Mar 8, 2010

What’s The Right Amount of Regular Exercise for My Dog?

Posted by Bob under from the vet, Pain in Pets

The following blog post is from Sandy Gregory, an exercise physiologist at Scout’s House, a provider of products for disabled and special needs pets. Sandy graciously offered her time to write a special blog post for us.

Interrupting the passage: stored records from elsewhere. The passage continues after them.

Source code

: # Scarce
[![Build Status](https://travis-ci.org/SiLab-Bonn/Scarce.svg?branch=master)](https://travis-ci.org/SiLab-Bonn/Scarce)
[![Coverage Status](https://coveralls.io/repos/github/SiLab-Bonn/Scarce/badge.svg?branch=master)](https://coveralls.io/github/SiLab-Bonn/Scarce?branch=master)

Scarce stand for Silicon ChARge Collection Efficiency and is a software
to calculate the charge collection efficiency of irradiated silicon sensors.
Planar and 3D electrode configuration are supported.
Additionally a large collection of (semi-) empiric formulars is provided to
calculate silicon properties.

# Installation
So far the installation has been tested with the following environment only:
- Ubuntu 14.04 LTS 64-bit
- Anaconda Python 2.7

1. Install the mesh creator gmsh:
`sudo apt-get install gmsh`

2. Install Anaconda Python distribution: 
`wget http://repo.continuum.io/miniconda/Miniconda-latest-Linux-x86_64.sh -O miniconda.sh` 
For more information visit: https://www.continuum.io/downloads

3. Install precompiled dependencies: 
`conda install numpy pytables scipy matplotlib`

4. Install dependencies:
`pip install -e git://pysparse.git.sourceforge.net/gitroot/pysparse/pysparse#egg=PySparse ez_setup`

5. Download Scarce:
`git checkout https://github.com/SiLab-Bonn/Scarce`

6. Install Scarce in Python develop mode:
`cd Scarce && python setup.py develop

Photos courtesy of Scout’s House

What’s The Right Amount of Regular Exercise for My Dog?
by Sandy Gregory, M Ed, RVT, CCRA
Exercise Physiologist at Scout’s House

Whether you and your dog are training for something competitive or  are just having fun, there are several factors to consider before starting a new exercise program:

1)  Get Your Vet’s Ok—Talk to your veterinarian to make sure your dog is healthy enough to exercise. 
2)  Start Easy—Don’t go full force into a workout program.  Consider the activity level and age of your dog first.  If he’s a puppy, he shouldn’t get more than 15 minutes of exercise at a time, 3 times a day.  And never exercise a puppy on hard surfaces as that can damage growing bones and joints.  Likewise, if your dog is older or doesn’t move easily, if he’s overweight, or if he has a short nose or short legs, he won’t have much endurance to start. 
3)  Slow and Steady—For the first 5 minutes, go at a slow pace to increase the temperature of the muscles being used and to help reduce the risk of strains and tears.  Gradually add a few minutes at a faster pace.  You might want to start with 5 minutes at a slow pace, then add 3 minutes walking quickly, followed by 5 more minutes of cool down at your original, slower pace.  Do this workout 3-5 days the first week. 
4)  Pump It Up—If your pet is doing well with this initial workout, start the next week with a 5-minute warm-up, 6 minutes of brisk walking, then another 5 minutes of easy walking.  By increasing your dog’s brisk walking time each week, you’re helping her to build endurance and strengthen her heart muscle.  A young or healthy dog can build up to 50 minutes of brisk walking quickly, but some dogs may never go beyond 5 minutes of brisk walking.  Always keep your dog’s health, age, previous activity level, breed characteristics, and weight in mind. 
5)  Rest and Recover—Make sure to give your dog some days of rest during the week.  Dogs, just like people, can be overworked and fatigued by exercising every day but not show it. 
6)  Mix It Up—To make an exercise routine more physically challenging, consider walking your dog up and down hills.  Going uphill strengthens hips and rear legs since that’s where the focus of the weight is, and going downhill builds up front limbs, including the shoulders.  You might also try walking on the beach or in tall grass, which increases the resistance and requires your pet to pick up his legs more.  

Remember, the key to a successful workout program is to slowly increase the intensity and duration so that your dog—and you—can enjoy all the health benefits of regular exercise without soreness and injury.